Republicans, unsurprisingly, have labeled the move a power grab that will make internet service worse and more expensive; Sen. Ted Cruz (R-TX) said in a statement, “FCC Democrats simply want control. They desperately want to micromanage providers’ pricing and terms of service, and collect billions in new USF taxes at the expense of investment, economic growth, and consumer choice.” (Again, the new FCC rules are likely to say that the agency won’t regulate rates, just as they did in 2015.) 

But you can judge for yourself if America’s broadband internet is the best it can possibly be, with the choice, service, access, and investment that a crucial technology can and should have. Ending net neutrality back in 2018 may not have destroyed the internet, like some net neutrality supporters thought it would, but did it make it any better? Do we want a future where access to a vital service is controlled by relatively few companies, governed by even fewer rules? 

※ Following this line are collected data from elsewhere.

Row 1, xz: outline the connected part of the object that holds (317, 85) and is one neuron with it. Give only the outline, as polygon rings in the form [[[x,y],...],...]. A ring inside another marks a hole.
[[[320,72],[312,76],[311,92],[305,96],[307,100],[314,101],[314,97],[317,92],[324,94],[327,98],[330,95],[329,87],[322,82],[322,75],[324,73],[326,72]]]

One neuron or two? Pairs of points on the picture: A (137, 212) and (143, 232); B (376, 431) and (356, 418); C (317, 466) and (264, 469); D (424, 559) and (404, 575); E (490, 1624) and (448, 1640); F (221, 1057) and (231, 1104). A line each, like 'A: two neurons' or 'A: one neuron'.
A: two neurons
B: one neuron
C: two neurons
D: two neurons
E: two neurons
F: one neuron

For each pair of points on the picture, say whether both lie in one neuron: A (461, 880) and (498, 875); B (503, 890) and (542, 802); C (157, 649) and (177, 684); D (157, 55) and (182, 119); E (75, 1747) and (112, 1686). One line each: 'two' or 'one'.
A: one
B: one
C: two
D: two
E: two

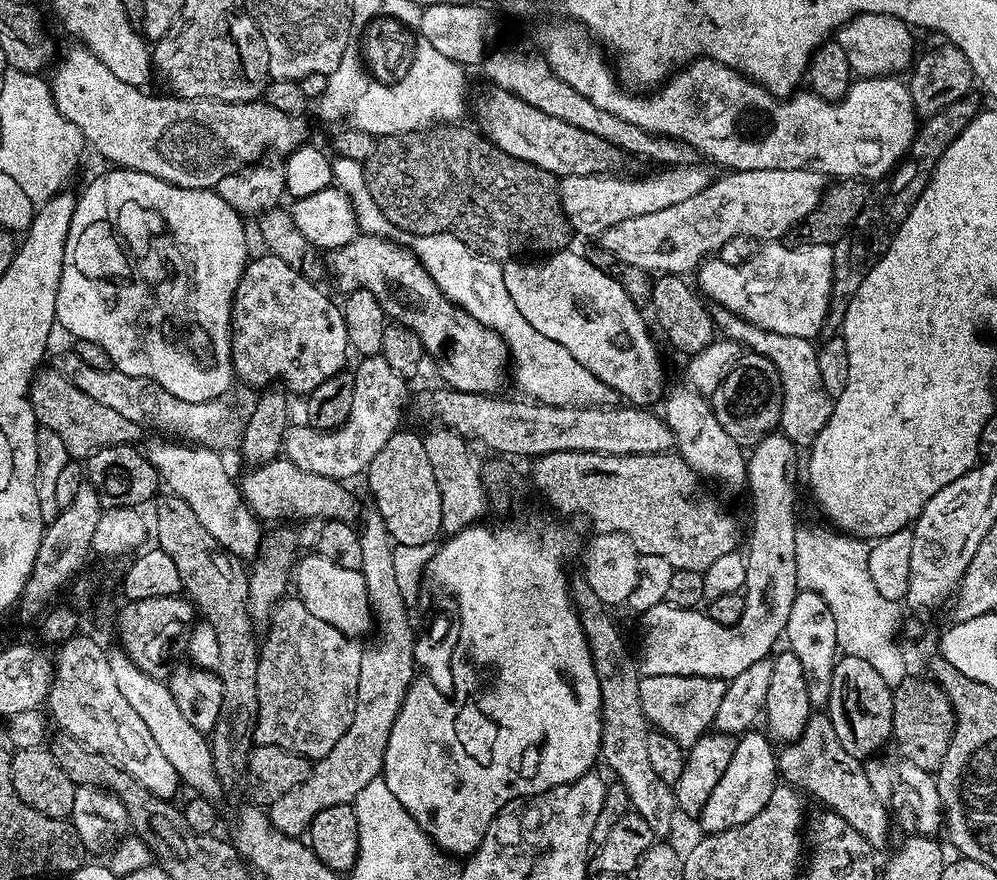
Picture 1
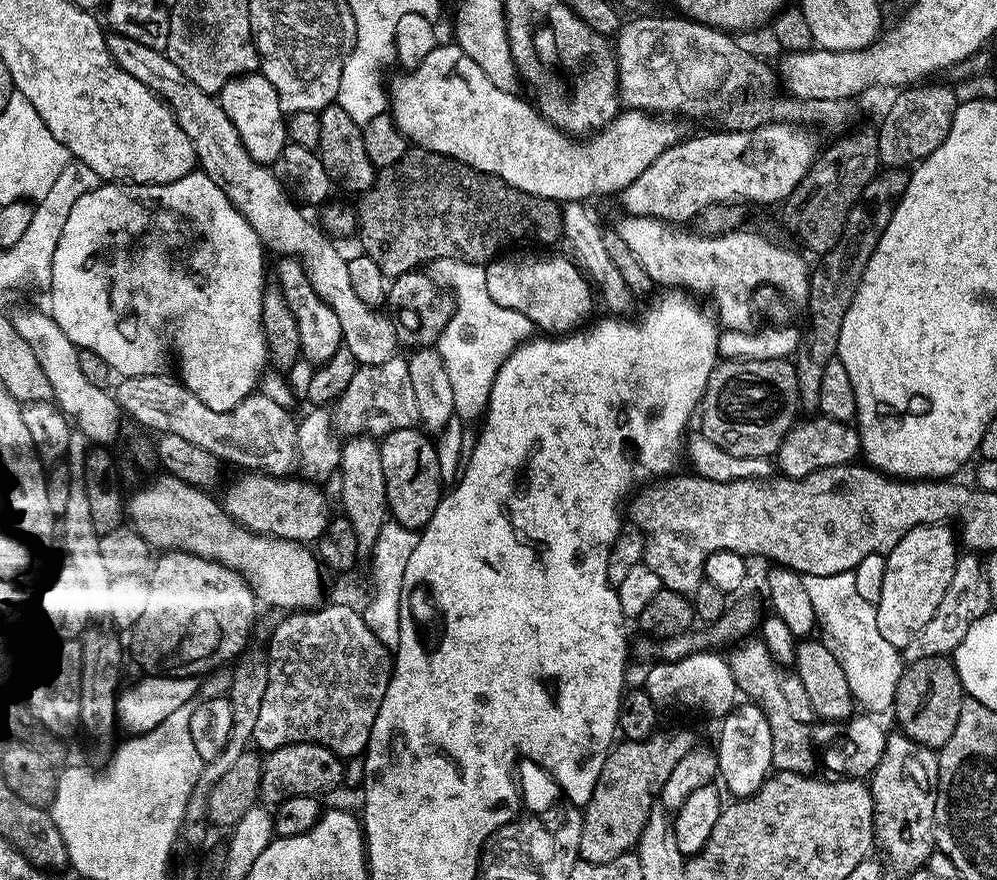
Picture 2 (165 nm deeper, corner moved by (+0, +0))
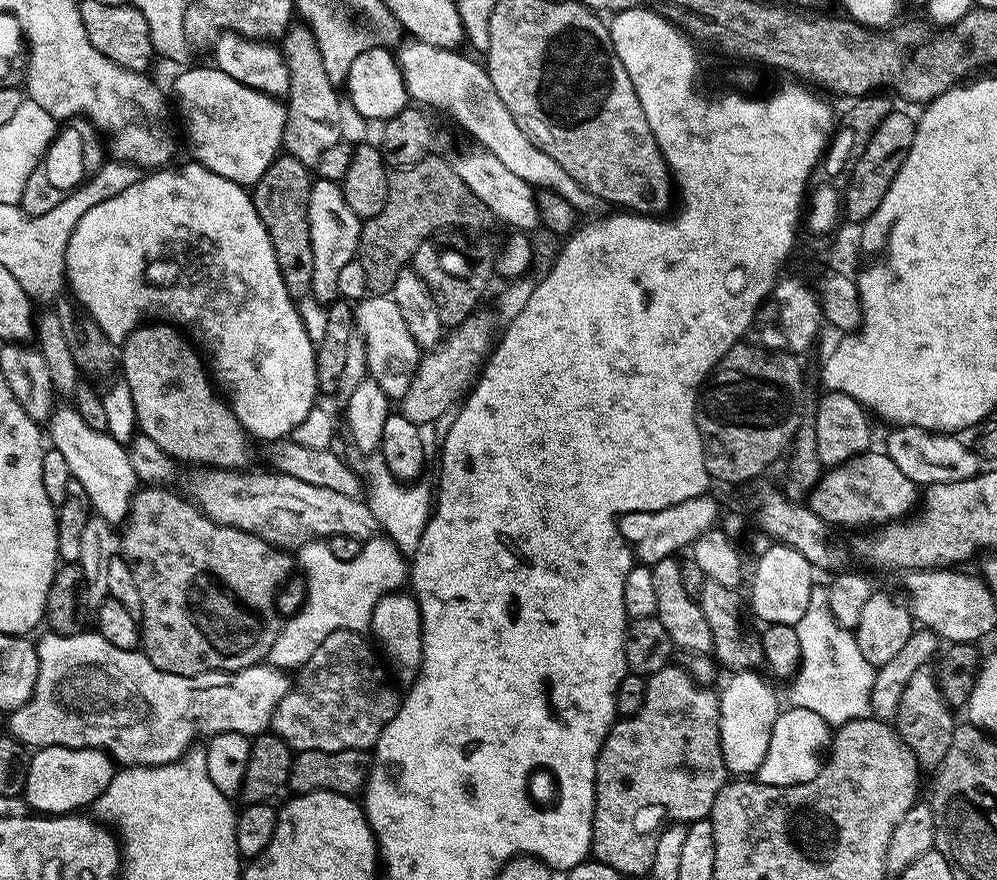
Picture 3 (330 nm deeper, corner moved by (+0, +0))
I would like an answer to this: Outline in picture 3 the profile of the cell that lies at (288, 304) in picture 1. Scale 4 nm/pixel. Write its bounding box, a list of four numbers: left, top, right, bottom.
[308,179,362,306]

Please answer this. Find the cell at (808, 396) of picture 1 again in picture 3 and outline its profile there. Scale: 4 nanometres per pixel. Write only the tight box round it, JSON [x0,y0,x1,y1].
[806,450,919,528]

“We didn’t invent the FCC because it was a boring Tuesday in 1934 and FDR said ‘I know what will perk things up!’” Feld said. “We did it, in the words of Section 1 of the Communications Act, ‘for the purpose of the national defense, for the purpose of promoting safety of life and property,’ and to ensure to all people of the United States the best communication network possible.”

“We need an internet that works predictably and reliably so we can get on with our lives,” he added. 

Assuming the re-re-reclassification goes through — the process will likely take several months — we can expect it to be challenged in the courts and possibly even by a future Republican Congress (which basically overruled the FCC’s attempt to make privacy rules during the short window when broadband was a Title II carrier). So if and when the FCC finalizes the return of net neutrality, we won’t know for sure that rule is, in fact, final. History shows us that it may not be, but something has to stick sometime, right?